I didn't have time to get to small street espresso my usual favourite in Bristol so we were walking on Whiteladies road and stumbled on Ritual Roasters...http://www.ritualroasters.com/ It was really good. They are predominantly a small roaster but have a little coffee truck set up in the marketplace on white ladies Road. I had a really nice flat white which had nice rich sweet flavours bit like red brick. Cool guys and a good recommendation for anyone up in that part of Bristol.


----------



## glevum (Apr 4, 2013)

Thanks, will give this go when in Bristol week after next


----------



## Nod (Sep 7, 2013)

Hope u like it


----------



## glevum (Apr 4, 2013)

Sure i will, like having a lounge about in Clifton while Mrs is in Cabot Circus spending all my hard earned


----------



## Mrboots2u (May 10, 2013)

The link inst right is it


----------



## Spazbarista (Dec 6, 2011)

Might as well be.

Every time I go to Bristol I think I'm in San Francisco.

Must be the suspension bridge and the steep hills.


----------



## Nod (Sep 7, 2013)

> The link inst right is it


Well spotted Boots - it is https://www.ritualroasters.com/


----------



## glevum (Apr 4, 2013)

Spazbarista said:


> Might as well be.
> 
> Every time I go to Bristol I think I'm in San Francisco.
> 
> Must be the suspension bridge and the steep hills.


Haven't seen any Steve McQueen type car chases coming down Park Street!


----------



## Nod (Sep 7, 2013)

Ha... Just realised the link I posted is to a company in Napa Valley California. Bit of a long way to go for a coffee but then if the espresso is good....

The actual website is: http://roastedritualscoffee.com/


----------



## shunningmyaeropress (Jul 19, 2015)

I've been meaning to check these guys out and now have the motivation to.

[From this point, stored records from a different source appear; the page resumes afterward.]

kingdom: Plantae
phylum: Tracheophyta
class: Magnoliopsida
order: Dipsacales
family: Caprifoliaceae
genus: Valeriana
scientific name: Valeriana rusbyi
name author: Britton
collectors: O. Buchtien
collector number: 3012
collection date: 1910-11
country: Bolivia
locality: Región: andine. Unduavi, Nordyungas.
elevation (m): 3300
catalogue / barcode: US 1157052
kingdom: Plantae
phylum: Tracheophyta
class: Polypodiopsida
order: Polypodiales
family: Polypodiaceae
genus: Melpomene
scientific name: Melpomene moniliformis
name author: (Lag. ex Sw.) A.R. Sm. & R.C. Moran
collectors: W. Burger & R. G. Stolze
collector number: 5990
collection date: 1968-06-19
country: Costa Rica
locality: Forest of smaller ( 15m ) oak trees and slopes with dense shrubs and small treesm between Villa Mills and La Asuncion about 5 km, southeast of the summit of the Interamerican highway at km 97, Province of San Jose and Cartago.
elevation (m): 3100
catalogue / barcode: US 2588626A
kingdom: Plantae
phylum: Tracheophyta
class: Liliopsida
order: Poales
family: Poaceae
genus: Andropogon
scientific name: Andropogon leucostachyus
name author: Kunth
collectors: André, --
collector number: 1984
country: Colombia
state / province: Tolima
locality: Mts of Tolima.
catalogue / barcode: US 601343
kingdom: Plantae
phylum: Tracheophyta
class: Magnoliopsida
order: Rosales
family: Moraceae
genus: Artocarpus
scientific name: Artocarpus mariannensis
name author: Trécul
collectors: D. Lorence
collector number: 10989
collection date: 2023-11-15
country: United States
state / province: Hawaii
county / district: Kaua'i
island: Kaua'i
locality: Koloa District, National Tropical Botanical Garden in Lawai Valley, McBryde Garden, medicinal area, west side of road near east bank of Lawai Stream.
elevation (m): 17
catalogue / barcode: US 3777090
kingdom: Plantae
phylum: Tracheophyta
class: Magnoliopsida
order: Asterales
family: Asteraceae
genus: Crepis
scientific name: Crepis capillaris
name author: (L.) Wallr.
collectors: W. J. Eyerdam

Will be walking past their van tomorrow so maybe I'll skip the morning extraction at home


----------



## funinacup (Aug 30, 2010)

Going to be in Bristol for the first time next week so will try and check this out.


----------



## coffeechap (Apr 5, 2012)

funinacup said:


> Going to be in Bristol for the first time next week so will try and check this out.


Welcome to my neck of the woods


----------



## funinacup (Aug 30, 2010)

coffeechap said:


> Welcome to my neck of the woods


oh yeah? Be spending most of the week in Bath. Going to a wedding in Kingston Deveril on Saturday.


----------



## coffeechap (Apr 5, 2012)

funinacup said:


> oh yeah? Be spending most of the week in Bath. Going to a wedding in Kingston Deveril on Saturday.


Even closer then


----------



## coffeechap (Apr 5, 2012)

funinacup said:


> Going to a wedding in Kingston Deveril on Saturday.


Jesus even further darn scarf than William ventured


----------



## funinacup (Aug 30, 2010)

Yeah but I'm flying down and not hauling a machine back...that I know of!


----------



## jeebsy (May 5, 2013)

coffeechap said:


> Jesus even further darn scarf than William ventured


That's pretty far, Michael will have to be careful he doesn't catch Morris dancing or something


----------



## MSM (Mar 12, 2015)

Thanks for the heads up, will give it a go next time I see my brother in Bristol.


----------